BEGIN Exercise inputs

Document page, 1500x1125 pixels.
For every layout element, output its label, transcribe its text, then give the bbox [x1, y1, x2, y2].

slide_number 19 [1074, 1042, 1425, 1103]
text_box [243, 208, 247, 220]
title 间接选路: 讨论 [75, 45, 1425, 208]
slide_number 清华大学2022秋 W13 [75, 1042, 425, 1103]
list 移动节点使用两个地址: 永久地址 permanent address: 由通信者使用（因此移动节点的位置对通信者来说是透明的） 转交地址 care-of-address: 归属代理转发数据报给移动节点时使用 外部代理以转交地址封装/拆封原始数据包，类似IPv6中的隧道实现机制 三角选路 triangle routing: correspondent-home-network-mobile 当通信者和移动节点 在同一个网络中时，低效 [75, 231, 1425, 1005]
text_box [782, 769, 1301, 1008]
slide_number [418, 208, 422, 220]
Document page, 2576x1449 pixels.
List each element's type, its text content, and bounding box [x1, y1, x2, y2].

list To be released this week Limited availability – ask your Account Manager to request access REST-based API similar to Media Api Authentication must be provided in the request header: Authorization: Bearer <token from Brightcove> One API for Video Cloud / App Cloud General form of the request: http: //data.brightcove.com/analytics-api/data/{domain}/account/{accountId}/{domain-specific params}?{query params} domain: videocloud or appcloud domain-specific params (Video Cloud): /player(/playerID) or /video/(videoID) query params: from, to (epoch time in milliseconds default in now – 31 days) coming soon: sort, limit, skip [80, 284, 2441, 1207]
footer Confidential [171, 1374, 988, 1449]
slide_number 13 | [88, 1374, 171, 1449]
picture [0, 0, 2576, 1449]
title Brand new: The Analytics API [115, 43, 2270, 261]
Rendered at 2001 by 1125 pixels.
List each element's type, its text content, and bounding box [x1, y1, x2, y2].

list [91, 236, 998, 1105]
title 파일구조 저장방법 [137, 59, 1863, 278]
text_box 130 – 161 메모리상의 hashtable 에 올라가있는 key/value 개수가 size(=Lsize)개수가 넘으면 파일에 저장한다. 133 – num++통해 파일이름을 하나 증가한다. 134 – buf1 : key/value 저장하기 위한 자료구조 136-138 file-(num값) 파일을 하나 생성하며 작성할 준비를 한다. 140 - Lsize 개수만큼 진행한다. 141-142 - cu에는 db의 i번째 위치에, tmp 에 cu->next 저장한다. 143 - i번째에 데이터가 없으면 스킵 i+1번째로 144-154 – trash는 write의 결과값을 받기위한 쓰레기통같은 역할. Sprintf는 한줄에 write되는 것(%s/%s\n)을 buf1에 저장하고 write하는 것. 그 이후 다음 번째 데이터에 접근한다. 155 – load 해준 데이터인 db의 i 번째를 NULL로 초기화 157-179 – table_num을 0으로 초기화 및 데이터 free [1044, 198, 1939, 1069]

END Exercise inputs

What to produce: Transcribe the listing in full, line by line.

Finished exercise:
Document page, 1500x1125 pixels.
For every layout element, output its label, transcribe its text, then give the bbox [x1, y1, x2, y2].

slide_number 19 [1074, 1042, 1425, 1103]
text_box [243, 208, 247, 220]
title 间接选路: 讨论 [75, 45, 1425, 208]
slide_number 清华大学2022秋 W13 [75, 1042, 425, 1103]
list 移动节点使用两个地址: 永久地址 permanent address: 由通信者使用（因此移动节点的位置对通信者来说是透明的） 转交地址 care-of-address: 归属代理转发数据报给移动节点时使用 外部代理以转交地址封装/拆封原始数据包，类似IPv6中的隧道实现机制 三角选路 triangle routing: correspondent-home-network-mobile 当通信者和移动节点 在同一个网络中时，低效 [75, 231, 1425, 1005]
text_box [782, 769, 1301, 1008]
slide_number [418, 208, 422, 220]
Document page, 2576x1449 pixels.
List each element's type, its text content, and bounding box [x1, y1, x2, y2].

list To be released this week Limited availability – ask your Account Manager to request access REST-based API similar to Media Api Authentication must be provided in the request header: Authorization: Bearer <token from Brightcove> One API for Video Cloud / App Cloud General form of the request: http: //data.brightcove.com/analytics-api/data/{domain}/account/{accountId}/{domain-specific params}?{query params} domain: videocloud or appcloud domain-specific params (Video Cloud): /player(/playerID) or /video/(videoID) query params: from, to (epoch time in milliseconds default in now – 31 days) coming soon: sort, limit, skip [80, 284, 2441, 1207]
footer Confidential [171, 1374, 988, 1449]
slide_number 13 | [88, 1374, 171, 1449]
picture [0, 0, 2576, 1449]
title Brand new: The Analytics API [115, 43, 2270, 261]
Rendered at 2001 by 1125 pixels.
List each element's type, its text content, and bounding box [x1, y1, x2, y2].

list [91, 236, 998, 1105]
title 파일구조 저장방법 [137, 59, 1863, 278]
text_box 130 – 161 메모리상의 hashtable 에 올라가있는 key/value 개수가 size(=Lsize)개수가 넘으면 파일에 저장한다. 133 – num++통해 파일이름을 하나 증가한다. 134 – buf1 : key/value 저장하기 위한 자료구조 136-138 file-(num값) 파일을 하나 생성하며 작성할 준비를 한다. 140 - Lsize 개수만큼 진행한다. 141-142 - cu에는 db의 i번째 위치에, tmp 에 cu->next 저장한다. 143 - i번째에 데이터가 없으면 스킵 i+1번째로 144-154 – trash는 write의 결과값을 받기위한 쓰레기통같은 역할. Sprintf는 한줄에 write되는 것(%s/%s\n)을 buf1에 저장하고 write하는 것. 그 이후 다음 번째 데이터에 접근한다. 155 – load 해준 데이터인 db의 i 번째를 NULL로 초기화 157-179 – table_num을 0으로 초기화 및 데이터 free [1044, 198, 1939, 1069]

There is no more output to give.